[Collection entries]
+ + + + +

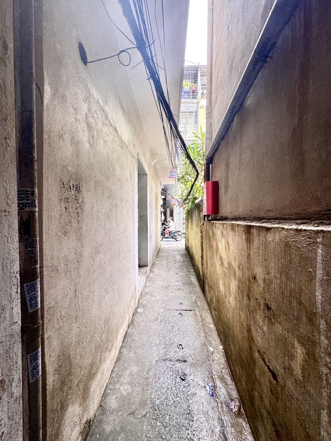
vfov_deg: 102.1
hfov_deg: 85.7
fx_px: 178
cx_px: 166
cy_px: 220
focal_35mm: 14
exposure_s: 1/99
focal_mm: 2.22
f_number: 2.2
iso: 100
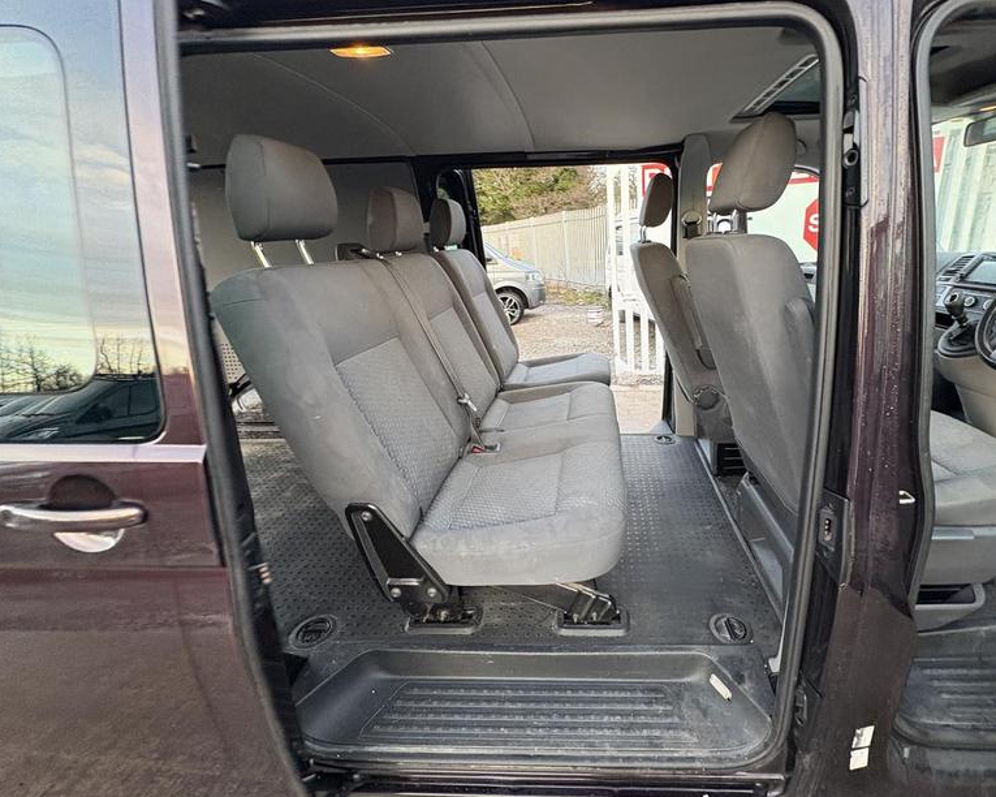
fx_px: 472
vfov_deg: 80.4
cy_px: 395
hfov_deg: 92.4
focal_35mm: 16
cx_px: 577
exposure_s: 1/61
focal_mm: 2.22
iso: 250
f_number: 2.2
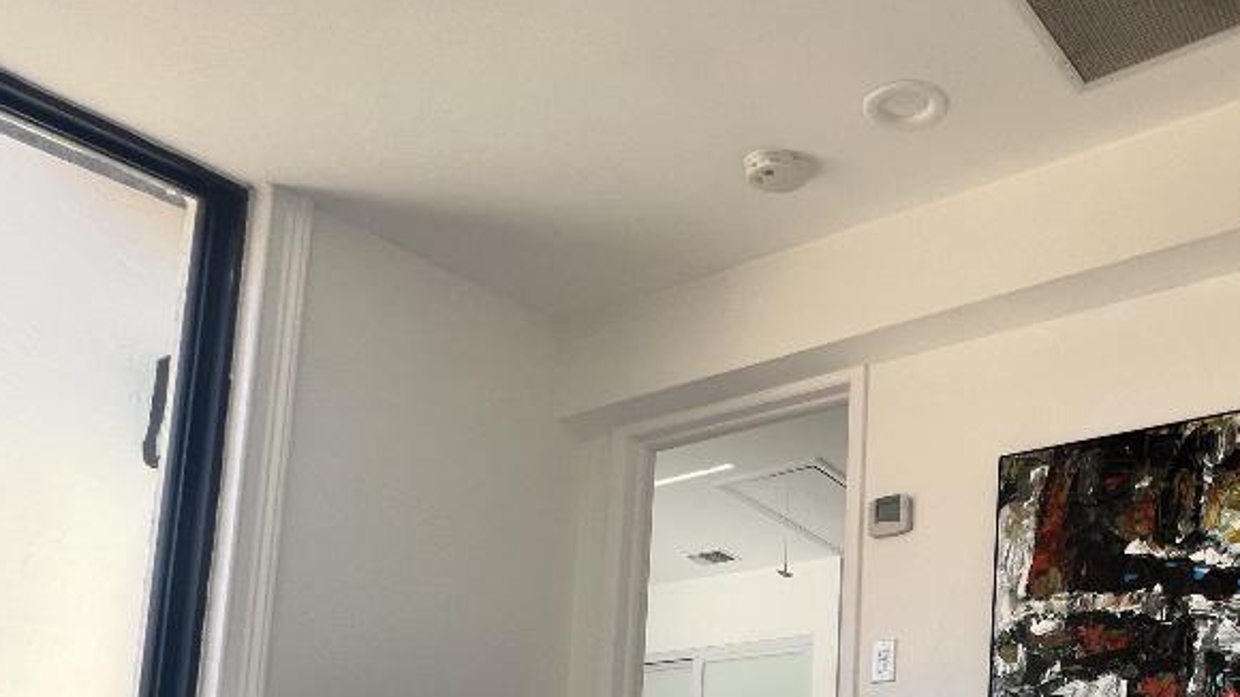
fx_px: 822
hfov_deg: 64.3
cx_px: 1067
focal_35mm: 25
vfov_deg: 37.1
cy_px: 800
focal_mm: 1.57
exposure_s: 1/99
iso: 32
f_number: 1.8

+ + + + +

**EXERCISE**. Keep every word of the lines above unchanged in the copy, and omit the pictures.

**TASK RESULT**.
vfov_deg: 102.1
hfov_deg: 85.7
fx_px: 178
cx_px: 166
cy_px: 220
focal_35mm: 14
exposure_s: 1/99
focal_mm: 2.22
f_number: 2.2
iso: 100
fx_px: 472
vfov_deg: 80.4
cy_px: 395
hfov_deg: 92.4
focal_35mm: 16
cx_px: 577
exposure_s: 1/61
focal_mm: 2.22
iso: 250
f_number: 2.2
fx_px: 822
hfov_deg: 64.3
cx_px: 1067
focal_35mm: 25
vfov_deg: 37.1
cy_px: 800
focal_mm: 1.57
exposure_s: 1/99
iso: 32
f_number: 1.8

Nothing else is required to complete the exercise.